## Problem statement:
Each of the lines below must be written out exactly as shown.

[Records drawn from a dataset]
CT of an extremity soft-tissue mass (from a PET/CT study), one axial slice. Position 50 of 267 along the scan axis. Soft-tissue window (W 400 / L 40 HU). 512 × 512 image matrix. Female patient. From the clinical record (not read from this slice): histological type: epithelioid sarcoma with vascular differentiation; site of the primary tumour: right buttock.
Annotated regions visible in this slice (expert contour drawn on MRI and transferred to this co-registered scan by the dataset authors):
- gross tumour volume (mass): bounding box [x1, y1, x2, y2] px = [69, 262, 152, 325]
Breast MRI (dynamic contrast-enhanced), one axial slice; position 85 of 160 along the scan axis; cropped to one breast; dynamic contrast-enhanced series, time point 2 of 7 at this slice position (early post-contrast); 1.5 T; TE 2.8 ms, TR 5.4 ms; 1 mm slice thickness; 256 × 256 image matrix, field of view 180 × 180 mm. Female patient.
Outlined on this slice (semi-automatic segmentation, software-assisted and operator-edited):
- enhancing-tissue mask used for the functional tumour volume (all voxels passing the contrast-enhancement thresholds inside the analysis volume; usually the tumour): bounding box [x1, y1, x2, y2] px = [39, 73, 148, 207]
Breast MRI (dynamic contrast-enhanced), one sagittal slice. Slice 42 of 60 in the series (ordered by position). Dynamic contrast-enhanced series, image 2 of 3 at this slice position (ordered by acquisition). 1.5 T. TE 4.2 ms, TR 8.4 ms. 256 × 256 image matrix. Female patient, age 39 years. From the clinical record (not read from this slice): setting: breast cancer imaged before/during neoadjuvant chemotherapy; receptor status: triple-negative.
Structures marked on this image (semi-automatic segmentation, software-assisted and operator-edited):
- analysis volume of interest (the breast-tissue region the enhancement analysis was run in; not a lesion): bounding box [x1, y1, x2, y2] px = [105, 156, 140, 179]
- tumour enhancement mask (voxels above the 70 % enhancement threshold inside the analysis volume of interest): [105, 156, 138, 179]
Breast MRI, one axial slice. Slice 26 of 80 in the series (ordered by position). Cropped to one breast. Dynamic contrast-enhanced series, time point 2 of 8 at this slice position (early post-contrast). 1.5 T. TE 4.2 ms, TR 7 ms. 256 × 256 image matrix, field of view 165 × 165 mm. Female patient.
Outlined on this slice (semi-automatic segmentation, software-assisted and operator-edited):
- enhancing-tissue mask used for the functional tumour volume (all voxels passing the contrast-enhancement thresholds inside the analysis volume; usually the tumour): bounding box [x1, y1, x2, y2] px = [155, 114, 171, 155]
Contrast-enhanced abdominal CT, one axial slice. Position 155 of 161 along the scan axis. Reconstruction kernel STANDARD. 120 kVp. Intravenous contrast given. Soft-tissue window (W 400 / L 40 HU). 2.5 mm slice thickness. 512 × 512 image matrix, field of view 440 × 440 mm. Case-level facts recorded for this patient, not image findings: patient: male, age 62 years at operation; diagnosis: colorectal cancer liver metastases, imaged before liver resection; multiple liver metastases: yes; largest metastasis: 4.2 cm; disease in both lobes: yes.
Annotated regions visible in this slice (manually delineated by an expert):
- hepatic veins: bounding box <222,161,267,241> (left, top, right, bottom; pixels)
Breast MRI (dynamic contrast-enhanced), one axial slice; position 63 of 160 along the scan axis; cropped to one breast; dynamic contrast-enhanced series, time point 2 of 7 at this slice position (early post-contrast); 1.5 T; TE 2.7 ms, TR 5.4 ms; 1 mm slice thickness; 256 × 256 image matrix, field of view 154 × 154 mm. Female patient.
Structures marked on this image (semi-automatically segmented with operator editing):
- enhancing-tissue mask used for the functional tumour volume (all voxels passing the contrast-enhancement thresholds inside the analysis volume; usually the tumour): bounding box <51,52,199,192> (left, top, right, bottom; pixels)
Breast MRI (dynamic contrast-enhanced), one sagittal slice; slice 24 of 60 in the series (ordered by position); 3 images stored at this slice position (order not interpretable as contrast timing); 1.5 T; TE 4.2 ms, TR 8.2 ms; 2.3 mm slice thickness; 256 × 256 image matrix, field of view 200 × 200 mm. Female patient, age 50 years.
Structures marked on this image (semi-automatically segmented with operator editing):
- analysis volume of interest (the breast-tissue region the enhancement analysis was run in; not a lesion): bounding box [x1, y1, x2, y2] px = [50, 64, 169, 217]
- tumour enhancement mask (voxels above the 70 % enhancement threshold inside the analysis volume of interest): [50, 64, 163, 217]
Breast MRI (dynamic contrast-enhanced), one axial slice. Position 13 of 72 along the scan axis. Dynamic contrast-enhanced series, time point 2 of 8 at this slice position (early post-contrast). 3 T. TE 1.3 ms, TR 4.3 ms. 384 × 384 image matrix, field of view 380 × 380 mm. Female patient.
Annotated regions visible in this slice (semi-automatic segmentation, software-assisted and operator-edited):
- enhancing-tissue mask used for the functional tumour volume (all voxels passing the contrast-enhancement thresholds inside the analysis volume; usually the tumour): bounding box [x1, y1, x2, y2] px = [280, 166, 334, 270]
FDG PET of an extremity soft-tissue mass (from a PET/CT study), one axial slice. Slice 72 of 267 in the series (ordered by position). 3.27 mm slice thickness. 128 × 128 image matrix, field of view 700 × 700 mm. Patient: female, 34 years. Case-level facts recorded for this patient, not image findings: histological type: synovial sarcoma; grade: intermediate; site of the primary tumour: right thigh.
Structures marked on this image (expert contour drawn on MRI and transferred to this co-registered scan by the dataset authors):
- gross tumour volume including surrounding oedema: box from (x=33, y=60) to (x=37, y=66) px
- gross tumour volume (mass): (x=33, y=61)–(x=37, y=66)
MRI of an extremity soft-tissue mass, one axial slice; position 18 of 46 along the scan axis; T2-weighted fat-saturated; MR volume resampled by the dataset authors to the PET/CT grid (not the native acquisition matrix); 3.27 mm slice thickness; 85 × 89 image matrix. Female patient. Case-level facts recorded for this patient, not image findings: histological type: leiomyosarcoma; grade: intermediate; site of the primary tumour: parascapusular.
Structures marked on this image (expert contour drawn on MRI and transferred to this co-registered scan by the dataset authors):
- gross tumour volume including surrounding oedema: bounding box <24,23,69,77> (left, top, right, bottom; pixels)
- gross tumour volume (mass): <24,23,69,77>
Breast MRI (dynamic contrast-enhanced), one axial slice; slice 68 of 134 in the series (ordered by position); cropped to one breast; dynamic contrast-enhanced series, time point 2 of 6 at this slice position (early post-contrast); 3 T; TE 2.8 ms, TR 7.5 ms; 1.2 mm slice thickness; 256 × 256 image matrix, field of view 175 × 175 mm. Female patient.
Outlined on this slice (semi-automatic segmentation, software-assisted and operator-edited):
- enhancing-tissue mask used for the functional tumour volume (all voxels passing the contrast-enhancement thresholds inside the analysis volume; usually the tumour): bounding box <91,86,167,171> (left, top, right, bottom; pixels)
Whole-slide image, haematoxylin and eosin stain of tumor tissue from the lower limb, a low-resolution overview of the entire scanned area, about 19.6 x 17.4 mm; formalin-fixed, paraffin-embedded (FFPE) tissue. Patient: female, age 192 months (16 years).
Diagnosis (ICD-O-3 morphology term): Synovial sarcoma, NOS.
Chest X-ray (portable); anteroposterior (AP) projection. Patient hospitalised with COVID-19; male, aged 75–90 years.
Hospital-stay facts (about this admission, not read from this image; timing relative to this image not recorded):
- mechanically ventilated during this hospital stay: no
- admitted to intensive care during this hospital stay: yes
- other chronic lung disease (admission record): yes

## Solved exercise:
CT of an extremity soft-tissue mass (from a PET/CT study), one axial slice. Position 50 of 267 along the scan axis. Soft-tissue window (W 400 / L 40 HU). 512 × 512 image matrix. Female patient. From the clinical record (not read from this slice): histological type: epithelioid sarcoma with vascular differentiation; site of the primary tumour: right buttock.
Annotated regions visible in this slice (expert contour drawn on MRI and transferred to this co-registered scan by the dataset authors):
- gross tumour volume (mass): bounding box [x1, y1, x2, y2] px = [69, 262, 152, 325]
Breast MRI (dynamic contrast-enhanced), one axial slice; position 85 of 160 along the scan axis; cropped to one breast; dynamic contrast-enhanced series, time point 2 of 7 at this slice position (early post-contrast); 1.5 T; TE 2.8 ms, TR 5.4 ms; 1 mm slice thickness; 256 × 256 image matrix, field of view 180 × 180 mm. Female patient.
Outlined on this slice (semi-automatic segmentation, software-assisted and operator-edited):
- enhancing-tissue mask used for the functional tumour volume (all voxels passing the contrast-enhancement thresholds inside the analysis volume; usually the tumour): bounding box [x1, y1, x2, y2] px = [39, 73, 148, 207]
Breast MRI (dynamic contrast-enhanced), one sagittal slice. Slice 42 of 60 in the series (ordered by position). Dynamic contrast-enhanced series, image 2 of 3 at this slice position (ordered by acquisition). 1.5 T. TE 4.2 ms, TR 8.4 ms. 256 × 256 image matrix. Female patient, age 39 years. From the clinical record (not read from this slice): setting: breast cancer imaged before/during neoadjuvant chemotherapy; receptor status: triple-negative.
Structures marked on this image (semi-automatic segmentation, software-assisted and operator-edited):
- analysis volume of interest (the breast-tissue region the enhancement analysis was run in; not a lesion): bounding box [x1, y1, x2, y2] px = [105, 156, 140, 179]
- tumour enhancement mask (voxels above the 70 % enhancement threshold inside the analysis volume of interest): [105, 156, 138, 179]
Breast MRI, one axial slice. Slice 26 of 80 in the series (ordered by position). Cropped to one breast. Dynamic contrast-enhanced series, time point 2 of 8 at this slice position (early post-contrast). 1.5 T. TE 4.2 ms, TR 7 ms. 256 × 256 image matrix, field of view 165 × 165 mm. Female patient.
Outlined on this slice (semi-automatic segmentation, software-assisted and operator-edited):
- enhancing-tissue mask used for the functional tumour volume (all voxels passing the contrast-enhancement thresholds inside the analysis volume; usually the tumour): bounding box [x1, y1, x2, y2] px = [155, 114, 171, 155]
Contrast-enhanced abdominal CT, one axial slice. Position 155 of 161 along the scan axis. Reconstruction kernel STANDARD. 120 kVp. Intravenous contrast given. Soft-tissue window (W 400 / L 40 HU). 2.5 mm slice thickness. 512 × 512 image matrix, field of view 440 × 440 mm. Case-level facts recorded for this patient, not image findings: patient: male, age 62 years at operation; diagnosis: colorectal cancer liver metastases, imaged before liver resection; multiple liver metastases: yes; largest metastasis: 4.2 cm; disease in both lobes: yes.
Annotated regions visible in this slice (manually delineated by an expert):
- hepatic veins: bounding box <222,161,267,241> (left, top, right, bottom; pixels)
Breast MRI (dynamic contrast-enhanced), one axial slice; position 63 of 160 along the scan axis; cropped to one breast; dynamic contrast-enhanced series, time point 2 of 7 at this slice position (early post-contrast); 1.5 T; TE 2.7 ms, TR 5.4 ms; 1 mm slice thickness; 256 × 256 image matrix, field of view 154 × 154 mm. Female patient.
Structures marked on this image (semi-automatically segmented with operator editing):
- enhancing-tissue mask used for the functional tumour volume (all voxels passing the contrast-enhancement thresholds inside the analysis volume; usually the tumour): bounding box <51,52,199,192> (left, top, right, bottom; pixels)
Breast MRI (dynamic contrast-enhanced), one sagittal slice; slice 24 of 60 in the series (ordered by position); 3 images stored at this slice position (order not interpretable as contrast timing); 1.5 T; TE 4.2 ms, TR 8.2 ms; 2.3 mm slice thickness; 256 × 256 image matrix, field of view 200 × 200 mm. Female patient, age 50 years.
Structures marked on this image (semi-automatically segmented with operator editing):
- analysis volume of interest (the breast-tissue region the enhancement analysis was run in; not a lesion): bounding box [x1, y1, x2, y2] px = [50, 64, 169, 217]
- tumour enhancement mask (voxels above the 70 % enhancement threshold inside the analysis volume of interest): [50, 64, 163, 217]
Breast MRI (dynamic contrast-enhanced), one axial slice. Position 13 of 72 along the scan axis. Dynamic contrast-enhanced series, time point 2 of 8 at this slice position (early post-contrast). 3 T. TE 1.3 ms, TR 4.3 ms. 384 × 384 image matrix, field of view 380 × 380 mm. Female patient.
Annotated regions visible in this slice (semi-automatic segmentation, software-assisted and operator-edited):
- enhancing-tissue mask used for the functional tumour volume (all voxels passing the contrast-enhancement thresholds inside the analysis volume; usually the tumour): bounding box [x1, y1, x2, y2] px = [280, 166, 334, 270]
FDG PET of an extremity soft-tissue mass (from a PET/CT study), one axial slice. Slice 72 of 267 in the series (ordered by position). 3.27 mm slice thickness. 128 × 128 image matrix, field of view 700 × 700 mm. Patient: female, 34 years. Case-level facts recorded for this patient, not image findings: histological type: synovial sarcoma; grade: intermediate; site of the primary tumour: right thigh.
Structures marked on this image (expert contour drawn on MRI and transferred to this co-registered scan by the dataset authors):
- gross tumour volume including surrounding oedema: box from (x=33, y=60) to (x=37, y=66) px
- gross tumour volume (mass): (x=33, y=61)–(x=37, y=66)
MRI of an extremity soft-tissue mass, one axial slice; position 18 of 46 along the scan axis; T2-weighted fat-saturated; MR volume resampled by the dataset authors to the PET/CT grid (not the native acquisition matrix); 3.27 mm slice thickness; 85 × 89 image matrix. Female patient. Case-level facts recorded for this patient, not image findings: histological type: leiomyosarcoma; grade: intermediate; site of the primary tumour: parascapusular.
Structures marked on this image (expert contour drawn on MRI and transferred to this co-registered scan by the dataset authors):
- gross tumour volume including surrounding oedema: bounding box <24,23,69,77> (left, top, right, bottom; pixels)
- gross tumour volume (mass): <24,23,69,77>
Breast MRI (dynamic contrast-enhanced), one axial slice; slice 68 of 134 in the series (ordered by position); cropped to one breast; dynamic contrast-enhanced series, time point 2 of 6 at this slice position (early post-contrast); 3 T; TE 2.8 ms, TR 7.5 ms; 1.2 mm slice thickness; 256 × 256 image matrix, field of view 175 × 175 mm. Female patient.
Outlined on this slice (semi-automatic segmentation, software-assisted and operator-edited):
- enhancing-tissue mask used for the functional tumour volume (all voxels passing the contrast-enhancement thresholds inside the analysis volume; usually the tumour): bounding box <91,86,167,171> (left, top, right, bottom; pixels)
Whole-slide image, haematoxylin and eosin stain of tumor tissue from the lower limb, a low-resolution overview of the entire scanned area, about 19.6 x 17.4 mm; formalin-fixed, paraffin-embedded (FFPE) tissue. Patient: female, age 192 months (16 years).
Diagnosis (ICD-O-3 morphology term): Synovial sarcoma, NOS.
Chest X-ray (portable); anteroposterior (AP) projection. Patient hospitalised with COVID-19; male, aged 75–90 years.
Hospital-stay facts (about this admission, not read from this image; timing relative to this image not recorded):
- mechanically ventilated during this hospital stay: no
- admitted to intensive care during this hospital stay: yes
- other chronic lung disease (admission record): yes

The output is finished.